• **TASK GOAL**:
Each entry has to be copied exactly, with nothing missed.
# # # # # # #
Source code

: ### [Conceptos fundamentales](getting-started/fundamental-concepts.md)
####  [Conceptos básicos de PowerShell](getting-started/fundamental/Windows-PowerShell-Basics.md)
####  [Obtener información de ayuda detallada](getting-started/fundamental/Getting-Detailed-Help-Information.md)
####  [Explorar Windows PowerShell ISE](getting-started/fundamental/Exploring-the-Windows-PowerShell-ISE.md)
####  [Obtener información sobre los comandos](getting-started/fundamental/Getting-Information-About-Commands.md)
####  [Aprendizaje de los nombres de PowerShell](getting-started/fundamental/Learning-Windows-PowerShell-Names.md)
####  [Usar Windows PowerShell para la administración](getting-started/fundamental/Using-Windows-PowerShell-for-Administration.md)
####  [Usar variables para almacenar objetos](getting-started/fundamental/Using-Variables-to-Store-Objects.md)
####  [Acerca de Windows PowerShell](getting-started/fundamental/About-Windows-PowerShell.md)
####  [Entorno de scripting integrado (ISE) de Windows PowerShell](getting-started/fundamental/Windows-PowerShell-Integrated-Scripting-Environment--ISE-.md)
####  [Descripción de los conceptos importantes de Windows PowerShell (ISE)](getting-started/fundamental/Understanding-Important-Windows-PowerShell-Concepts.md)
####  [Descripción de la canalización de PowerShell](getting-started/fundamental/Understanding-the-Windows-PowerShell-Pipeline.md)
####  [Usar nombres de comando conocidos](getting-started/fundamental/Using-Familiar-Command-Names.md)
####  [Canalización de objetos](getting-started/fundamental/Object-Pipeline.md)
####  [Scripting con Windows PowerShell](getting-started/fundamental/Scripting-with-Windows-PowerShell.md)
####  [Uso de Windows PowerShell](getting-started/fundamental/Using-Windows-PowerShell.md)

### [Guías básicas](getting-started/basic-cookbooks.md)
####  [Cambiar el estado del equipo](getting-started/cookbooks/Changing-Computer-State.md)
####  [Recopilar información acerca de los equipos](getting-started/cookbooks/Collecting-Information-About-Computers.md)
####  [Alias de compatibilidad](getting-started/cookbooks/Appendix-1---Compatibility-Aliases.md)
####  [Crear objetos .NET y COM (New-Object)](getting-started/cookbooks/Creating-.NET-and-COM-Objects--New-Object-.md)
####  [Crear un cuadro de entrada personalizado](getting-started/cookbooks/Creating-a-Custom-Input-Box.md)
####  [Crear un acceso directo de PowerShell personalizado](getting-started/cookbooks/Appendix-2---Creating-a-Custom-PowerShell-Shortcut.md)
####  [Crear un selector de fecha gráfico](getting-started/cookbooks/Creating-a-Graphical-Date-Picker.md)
# # # # # # #
• **ANSWER BOX**:
Source code

: ### [Conceptos fundamentales](getting-started/fundamental-concepts.md)
####  [Conceptos básicos de PowerShell](getting-started/fundamental/Windows-PowerShell-Basics.md)
####  [Obtener información de ayuda detallada](getting-started/fundamental/Getting-Detailed-Help-Information.md)
####  [Explorar Windows PowerShell ISE](getting-started/fundamental/Exploring-the-Windows-PowerShell-ISE.md)
####  [Obtener información sobre los comandos](getting-started/fundamental/Getting-Information-About-Commands.md)
####  [Aprendizaje de los nombres de PowerShell](getting-started/fundamental/Learning-Windows-PowerShell-Names.md)
####  [Usar Windows PowerShell para la administración](getting-started/fundamental/Using-Windows-PowerShell-for-Administration.md)
####  [Usar variables para almacenar objetos](getting-started/fundamental/Using-Variables-to-Store-Objects.md)
####  [Acerca de Windows PowerShell](getting-started/fundamental/About-Windows-PowerShell.md)
####  [Entorno de scripting integrado (ISE) de Windows PowerShell](getting-started/fundamental/Windows-PowerShell-Integrated-Scripting-Environment--ISE-.md)
####  [Descripción de los conceptos importantes de Windows PowerShell (ISE)](getting-started/fundamental/Understanding-Important-Windows-PowerShell-Concepts.md)
####  [Descripción de la canalización de PowerShell](getting-started/fundamental/Understanding-the-Windows-PowerShell-Pipeline.md)
####  [Usar nombres de comando conocidos](getting-started/fundamental/Using-Familiar-Command-Names.md)
####  [Canalización de objetos](getting-started/fundamental/Object-Pipeline.md)
####  [Scripting con Windows PowerShell](getting-started/fundamental/Scripting-with-Windows-PowerShell.md)
####  [Uso de Windows PowerShell](getting-started/fundamental/Using-Windows-PowerShell.md)

### [Guías básicas](getting-started/basic-cookbooks.md)
####  [Cambiar el estado del equipo](getting-started/cookbooks/Changing-Computer-State.md)
####  [Recopilar información acerca de los equipos](getting-started/cookbooks/Collecting-Information-About-Computers.md)
####  [Alias de compatibilidad](getting-started/cookbooks/Appendix-1---Compatibility-Aliases.md)
####  [Crear objetos .NET y COM (New-Object)](getting-started/cookbooks/Creating-.NET-and-COM-Objects--New-Object-.md)
####  [Crear un cuadro de entrada personalizado](getting-started/cookbooks/Creating-a-Custom-Input-Box.md)
####  [Crear un acceso directo de PowerShell personalizado](getting-started/cookbooks/Appendix-2---Creating-a-Custom-PowerShell-Shortcut.md)
####  [Crear un selector de fecha gráfico](getting-started/cookbooks/Creating-a-Graphical-Date-Picker.md)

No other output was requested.